Apesar de a Cloudwalk ter um parque de maquininhas que já ultrapassa meio milhão de unidades e ganhado popularidade entre comerciantes por praticar taxas de antecipação abaixo do mercado – graças ao uso de blockchain e machine learning, que contribuem para mitigar o risco de fraudes, por exemplo – a atual menina dos olhos da empresa é mesmo o InfiniteTap. A empresa estima que seus clientes terão economizado mais de R$ 580 milhões deixando de comprar maquininhas no espaço de ano desde o lançamento da tecnologia que transforma o celular em um terminal de pagamentos, em novembro do ano passado.
Aliada ao portfólio de banco digital para pequenas e médias empresas, a tecnologia posiciona a empresa como uma alternativa atraente em relação a concorrentes como PagSeguro e Nubank – que investem pesado em campanhas de TV, enquanto a Cloudwalk aposta em marketing digital e boca a boca em públicos de nicho.
“Assim como as câmeras digitais, as maquininhas vão se desmaterializar e tudo vai ficar dentro do smartphone. Para mim, esta é a grande revolução da indústria”, diz Silva. O fundador prevê que este processo de digitalização do mercado de adquirência, atualmente liderado por segmentos como varejos de moda e cosméticos, deve acontecer em cerca de cinco anos.
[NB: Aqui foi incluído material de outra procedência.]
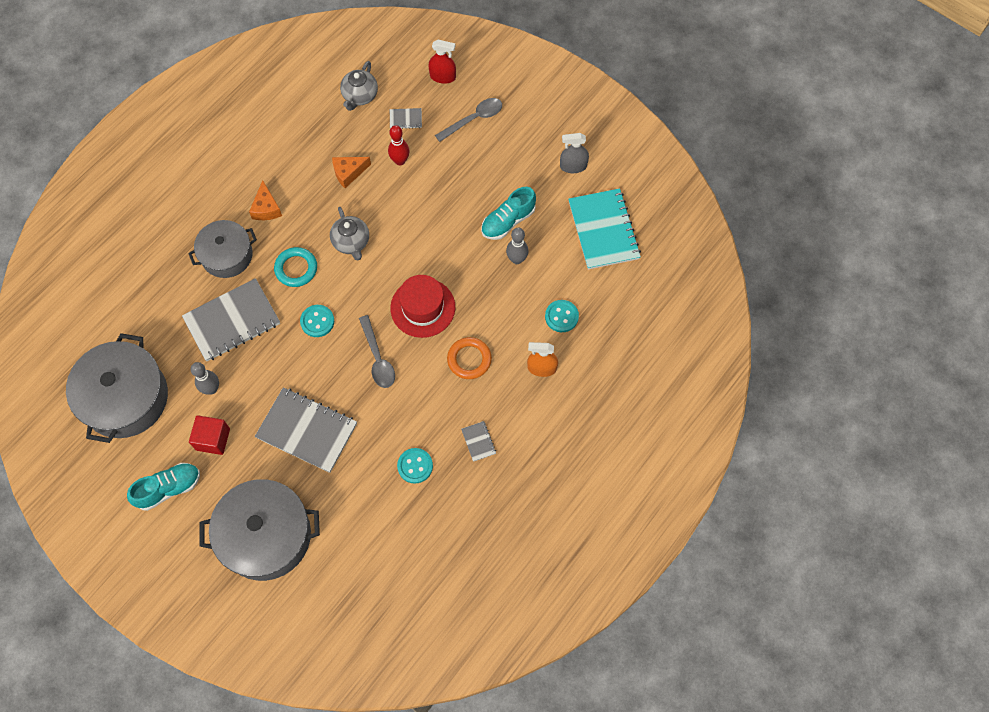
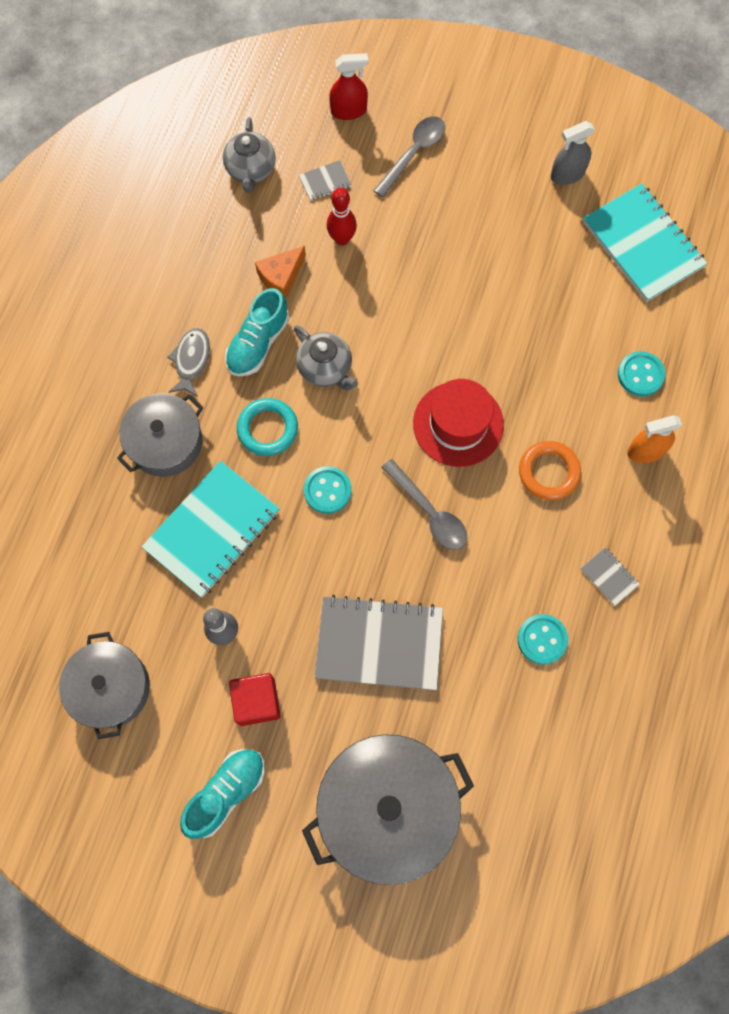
camera: 20 degrees left, 5 degrees up
grey pot [66,333,168,443] -> grey pot [59,632,150,739], size x0.63
grey notebook [182,278,280,361] -> turquoise notebook [142,461,280,597]
orange cheese [249,180,282,220] -> grey fish [167,328,210,397]
turquoise shoe [481,187,536,240] -> turquoise shoe moved to [225,288,289,377]
grey bowling pin [506,228,529,264] -> none

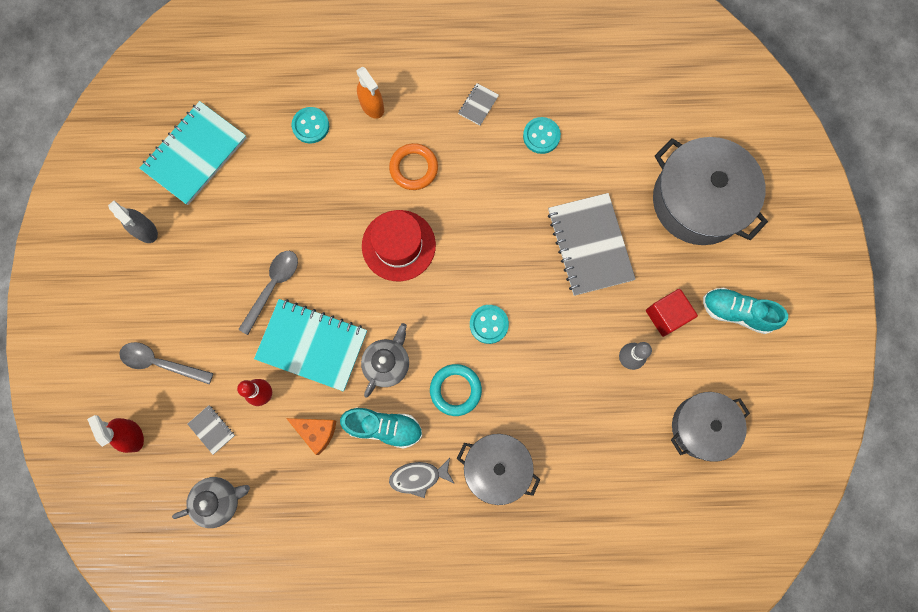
camera: 110 degrees left, 5 degrees up
turquoise notebook [142,461,280,597] -> turquoise notebook moved to [254,299,367,391]
grey spoon [381,459,467,550] -> grey spoon moved to [238,251,298,335]

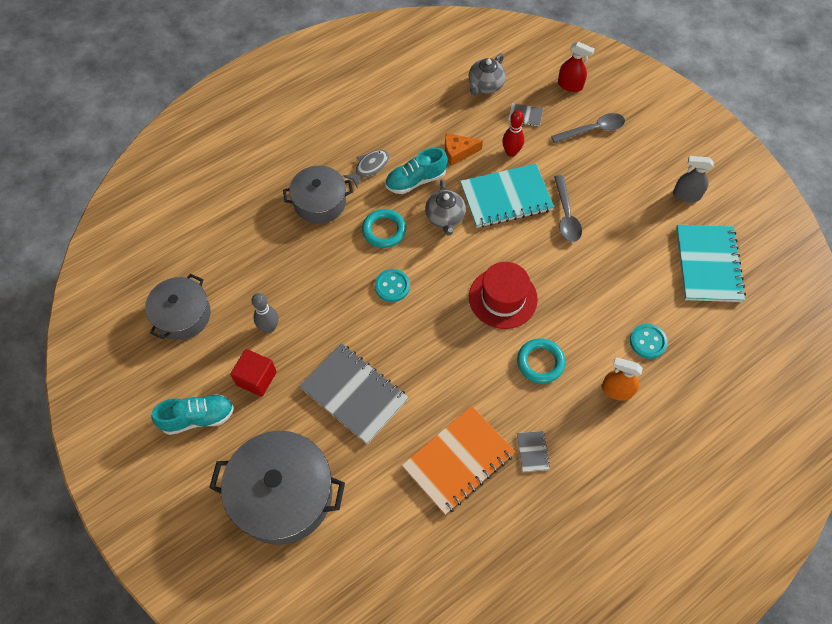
camera: 145 degrees right, 15 degrees down
orange ring [389,143,438,190] -> turquoise ring [517,338,565,384]
turquoise button [523,117,561,154] -> orange notebook [402,406,515,515]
Também conta ponto a questão da sustentabilidade: segundo um estudo publicado pela empresa em parceria com a agência O Mundo Que Queremos com base em dados do Banco Central, foram emitidos cerca de 450 milhões de cartões de crédito e débito e produzidas 95 milhões de maquininhas no Brasil, um volume de plástico de mais de 15 mil toneladas, equivalente a 14 vezes o peso do Cristo Redentor.
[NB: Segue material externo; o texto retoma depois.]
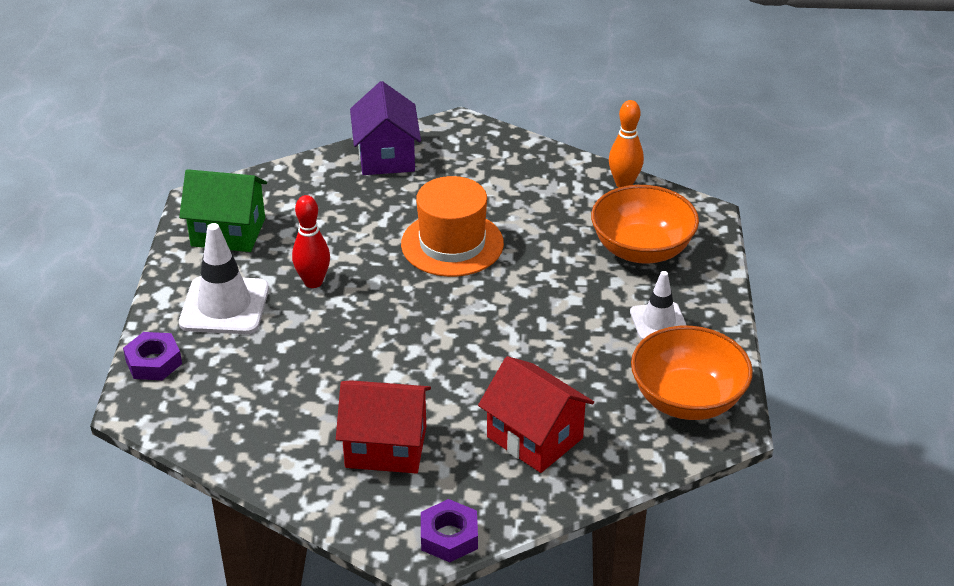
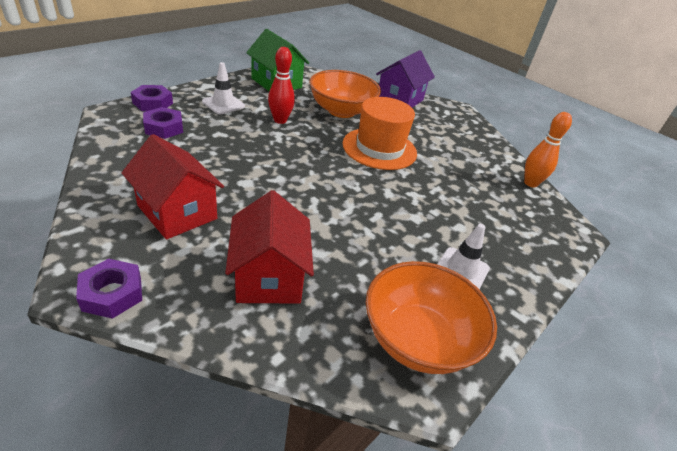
camera: 35 degrees right, 0 degrees up
white traffic cone [179,223,269,334] -> white traffic cone [202,62,245,114], size x0.63
orange bowl [591,185,699,264] -> orange bowl moved to [309,70,381,118]
none -> purple nut [143,107,183,139]

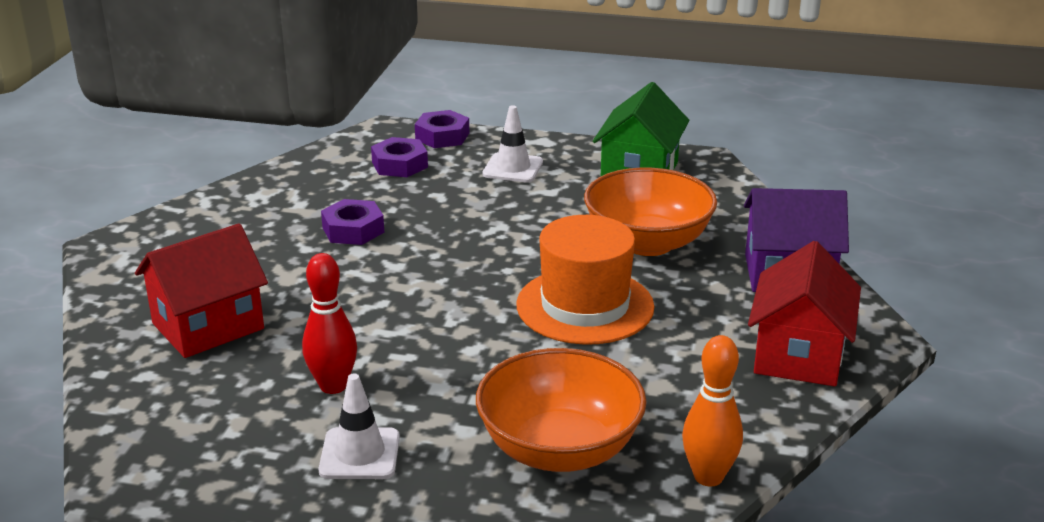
camera: 65 degrees right, 10 degrees down
purple nut [76,259,142,319] -> purple nut moved to [321,199,384,245]
red house [122,134,224,240] -> red house moved to [748,241,861,386]
red bowling pin [268,47,295,124] -> red bowling pin moved to [302,253,357,394]
orange bowl [366,261,497,374] -> orange bowl moved to [476,348,647,472]

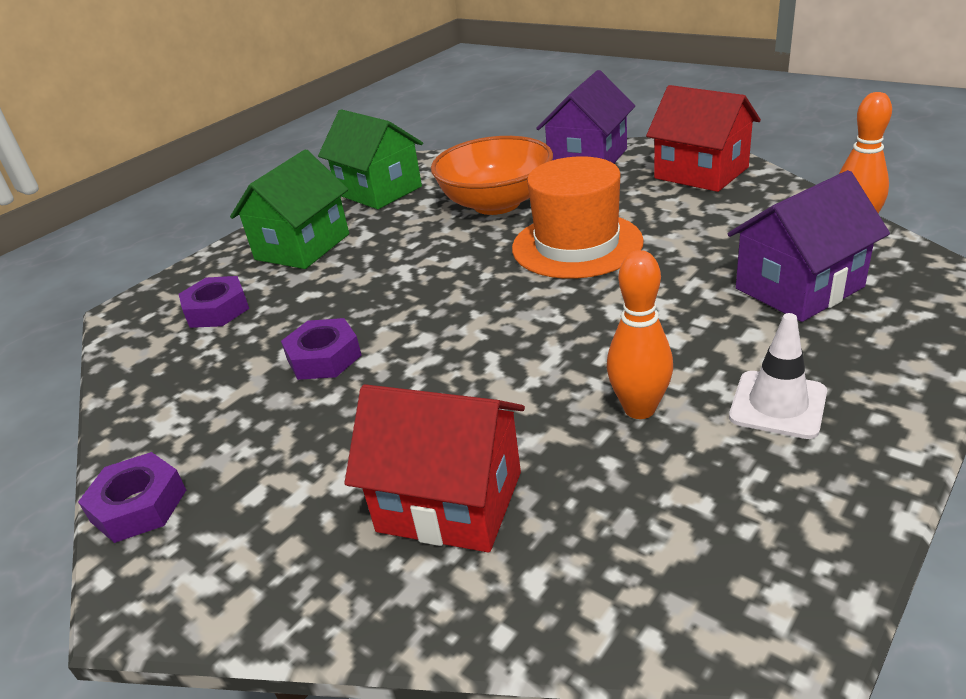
camera: 60 degrees left, 5 degrees up
red house [135,223,268,358] -> red house turned 60 degrees counterclockwise [345,384,525,553]
red bowling pin [302,253,357,394] -> orange bowling pin [607,250,673,419]
purple nut [415,110,469,148] -> purple nut moved to [78,452,186,543]
orange bowl [476,348,647,472] -> purple house [728,170,890,322]
white traffic cone [482,105,543,182] -> green house [230,149,349,269]

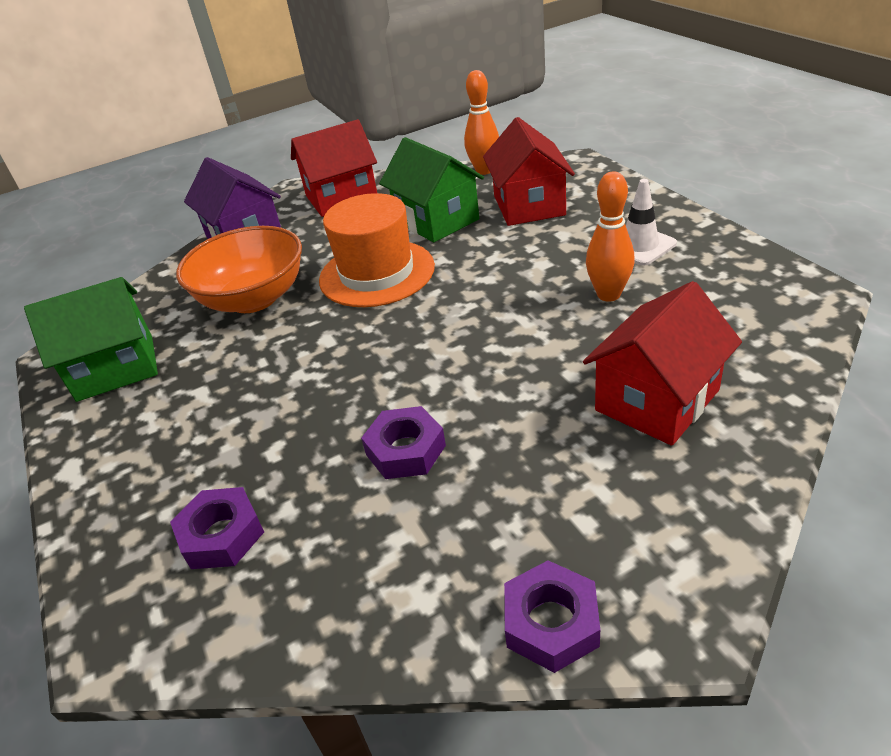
camera: 65 degrees left, 5 degrees up
green house [230,149,349,269] -> green house moved to [379,137,484,243]
purple house [728,170,890,322] -> red house [483,117,575,226]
No entanto, Silva diz que a desmobilização das maquininhas como as conhecemos hoje depende de alguns fatores, sendo que o principal deles é cultural. “Não é algo binário: o [cliente] não vai deixar de usar a maquininha por usar o tap to pay. É uma transição gradual”, pontua o fundador, acrescentando que o processo passa por fatores como a descoberta de que é possível usar a maquininha digital como consumidor para, por exemplo, vender um sofá usado e oferecer a opção de parcelar o pagamento.
O futuro das “maquininhas”
Ao comentar sobre como sua visão para o setor de pagamentos poderá ser aplicada em outros mercados, Silva diz que a empresa está elaborando sua estratégia de expansão internacional. “O plano sempre foi montar uma companhia global, uma rede global de pagamentos”, afirma.
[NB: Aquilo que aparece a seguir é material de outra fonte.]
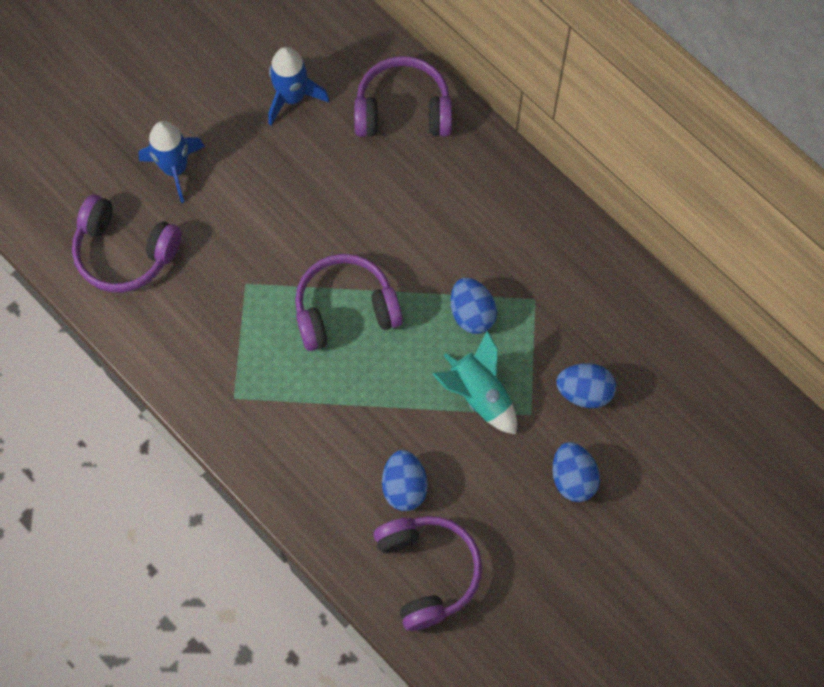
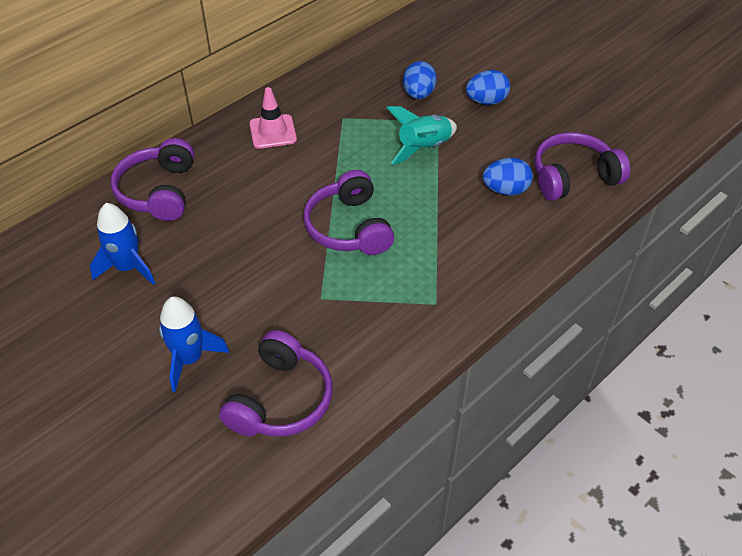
camera: 90 degrees left, 20 degrees down
blue egg [451,278,497,334] -> none
none -> pink traffic cone [249,87,297,149]

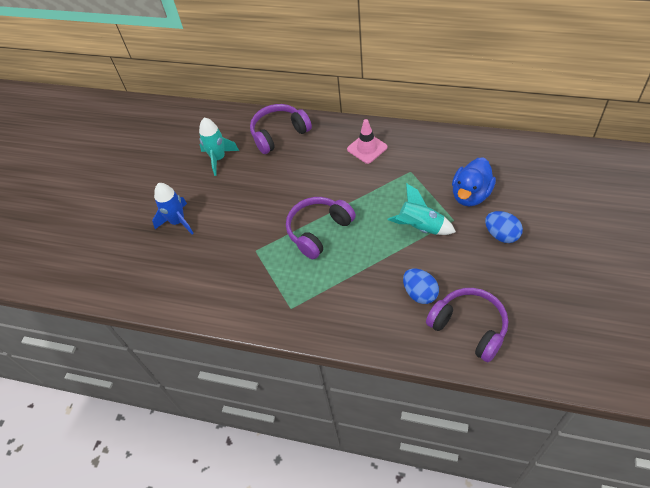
camera: 65 degrees right, 5 degrees up
blue rocket [90,203,155,285] -> turquoise rocket [199,118,239,176]
purple headphones [219,330,333,436] -> none
blue egg [403,61,437,99] -> blue duck [452,157,496,206]

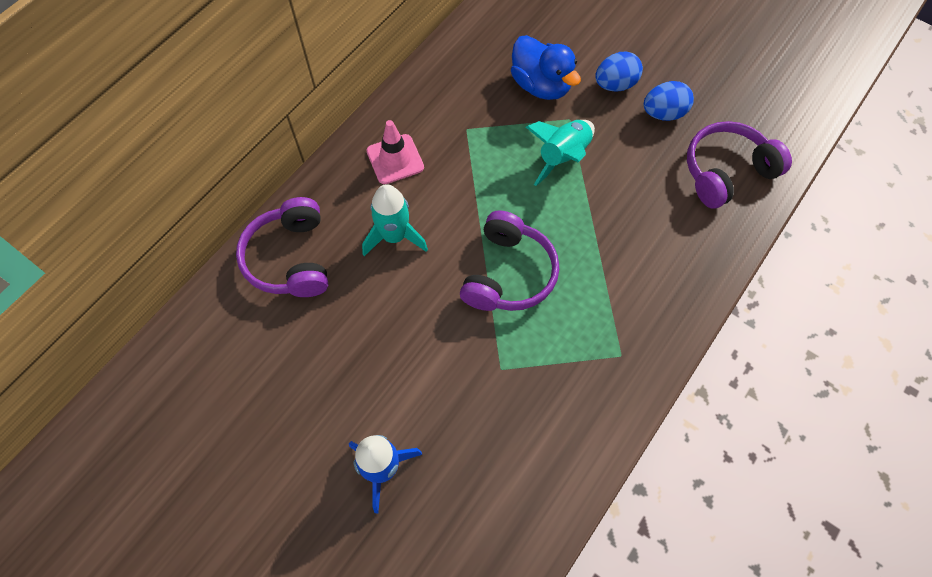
camera: 75 degrees left, 10 degrees up
turquoise rocket [199,118,239,176] -> turquoise rocket moved to [362,184,428,256]
purple headphones [286,197,356,259] -> purple headphones turned 135 degrees counterclockwise [460,210,559,311]
blue egg [403,268,439,304] -> blue egg moved to [643,81,694,121]

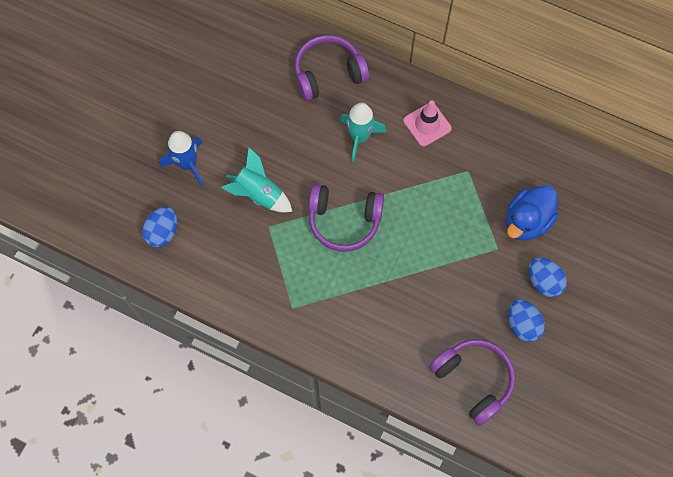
camera: 80 degrees right, 5 degrees up
turquoise rocket [526,120,595,186] -> turquoise rocket moved to [221,147,292,213]
none -> blue egg [142,207,177,247]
Sem cravar qual será o próximo país de atuação, o fundador ressalta que mercados como os Estados Unidos têm alta demanda por liquidação instantânea de pagamentos – o que dá uma pista dos planos da startup para a terra do Tio Sam, onde concorrentes como a Stone estão listados na Nasdaq. Um IPO, aliás, está nos planos da Cloudwalk, provavelmente para 2025.